Well theres still 1 or 2 kinks to work out but nothing major. so with no further delays heres our second *Pneumatic prop.*

*



*


----------



## scarycher (Aug 4, 2014)

All i can say Is VERY COOL!! that is going to be super creepy at night, great job!


----------



## Joiseygal (Sep 3, 2008)

That is really cool!


----------



## Hairazor (Mar 13, 2012)

That would scare the WHEE out of me!


----------



## RoxyBlue (Oct 6, 2008)

You used the ant noises from "THEM!" - how cool is that?:jol:

This is a great prop. Do you have a motor animating the legs or is that movement a by-product of his lunges?


----------



## drevilstein (Sep 17, 2013)

very creepy, nice movement!


----------



## BunchOfHocusPocus (May 23, 2012)

Wow I love it! And I'm terrified of spiders!


----------



## dstading (Aug 6, 2014)

Okay, I predict many wet costumes in the near future. Very nice work!


----------



## ramath (Jan 24, 2013)

RoxyBlue said:


> You used the ant noises from "THEM!" - how cool is that?:jol:
> 
> This is a great prop.

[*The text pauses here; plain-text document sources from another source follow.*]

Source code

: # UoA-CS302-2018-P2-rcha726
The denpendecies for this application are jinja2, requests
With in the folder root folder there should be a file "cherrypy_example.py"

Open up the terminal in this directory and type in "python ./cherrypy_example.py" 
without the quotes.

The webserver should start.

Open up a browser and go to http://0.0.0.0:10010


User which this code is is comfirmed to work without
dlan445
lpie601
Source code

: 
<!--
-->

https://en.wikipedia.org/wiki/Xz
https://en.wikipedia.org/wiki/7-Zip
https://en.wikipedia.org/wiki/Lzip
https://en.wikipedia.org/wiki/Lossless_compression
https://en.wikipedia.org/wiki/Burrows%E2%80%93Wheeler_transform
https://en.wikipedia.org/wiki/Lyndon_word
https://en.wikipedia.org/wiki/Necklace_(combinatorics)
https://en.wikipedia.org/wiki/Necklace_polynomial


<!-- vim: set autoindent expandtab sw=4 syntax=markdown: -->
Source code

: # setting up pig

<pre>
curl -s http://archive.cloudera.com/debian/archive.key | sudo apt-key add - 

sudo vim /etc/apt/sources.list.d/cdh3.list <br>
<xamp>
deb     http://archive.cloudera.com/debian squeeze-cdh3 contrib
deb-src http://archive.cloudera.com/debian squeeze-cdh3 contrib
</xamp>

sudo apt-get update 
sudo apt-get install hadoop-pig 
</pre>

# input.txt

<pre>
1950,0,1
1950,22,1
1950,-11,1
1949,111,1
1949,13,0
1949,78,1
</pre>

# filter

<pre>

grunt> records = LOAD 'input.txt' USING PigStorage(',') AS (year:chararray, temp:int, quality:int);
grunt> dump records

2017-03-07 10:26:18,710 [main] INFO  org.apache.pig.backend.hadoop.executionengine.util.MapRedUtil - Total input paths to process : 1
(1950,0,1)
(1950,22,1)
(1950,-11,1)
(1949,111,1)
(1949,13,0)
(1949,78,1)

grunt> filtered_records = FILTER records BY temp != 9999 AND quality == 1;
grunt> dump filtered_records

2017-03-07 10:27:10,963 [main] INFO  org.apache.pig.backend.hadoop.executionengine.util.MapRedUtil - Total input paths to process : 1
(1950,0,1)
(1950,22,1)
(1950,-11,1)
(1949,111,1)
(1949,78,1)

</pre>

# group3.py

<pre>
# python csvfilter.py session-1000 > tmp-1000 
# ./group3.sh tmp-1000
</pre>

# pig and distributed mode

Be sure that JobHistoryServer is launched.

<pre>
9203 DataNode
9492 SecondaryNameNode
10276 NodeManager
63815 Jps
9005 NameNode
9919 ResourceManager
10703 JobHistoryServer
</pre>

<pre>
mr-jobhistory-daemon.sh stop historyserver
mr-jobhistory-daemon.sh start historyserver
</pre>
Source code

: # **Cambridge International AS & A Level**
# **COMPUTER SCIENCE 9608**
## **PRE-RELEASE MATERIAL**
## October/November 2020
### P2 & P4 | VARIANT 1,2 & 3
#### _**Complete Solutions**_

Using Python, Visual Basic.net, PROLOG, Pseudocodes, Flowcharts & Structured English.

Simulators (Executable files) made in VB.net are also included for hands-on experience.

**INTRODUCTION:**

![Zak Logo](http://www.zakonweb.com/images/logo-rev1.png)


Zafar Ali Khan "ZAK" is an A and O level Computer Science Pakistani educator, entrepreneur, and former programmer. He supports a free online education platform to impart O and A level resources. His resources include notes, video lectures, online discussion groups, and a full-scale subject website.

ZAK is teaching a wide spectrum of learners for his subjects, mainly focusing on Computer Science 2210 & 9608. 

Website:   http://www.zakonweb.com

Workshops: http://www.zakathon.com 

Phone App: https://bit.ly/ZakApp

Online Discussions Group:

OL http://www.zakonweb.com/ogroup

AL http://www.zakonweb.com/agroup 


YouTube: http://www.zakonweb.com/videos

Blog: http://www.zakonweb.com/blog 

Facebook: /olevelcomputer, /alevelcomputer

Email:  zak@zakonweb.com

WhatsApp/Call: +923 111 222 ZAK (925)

Do you have a motor animating the legs or is that movement a by-product of his lunges?


its a sheatzu massager driving the legs if youd like to see how i put it together i did vlog the build there up on my you tube channel.


----------



## Headless (Sep 4, 2011)

Fantastic prop - well done.


----------



## bobzilla (Nov 13, 2008)

Love it!
The sound effects from "THEM"......awesome!!!


----------



## TerrorGate (Sep 4, 2014)

It actually DID scare the whee out of me when it started to move. Really cool.


----------



## ramath (Jan 24, 2013)

TerrorGate said:


> It actually DID scare the whee out of me when it started to move. Really cool.


lol hope things stayed some what dry lol -)


----------



## IMU (Apr 8, 2009)

Cool!


----------



## Daphne (Oct 18, 2006)

Very cool!


----------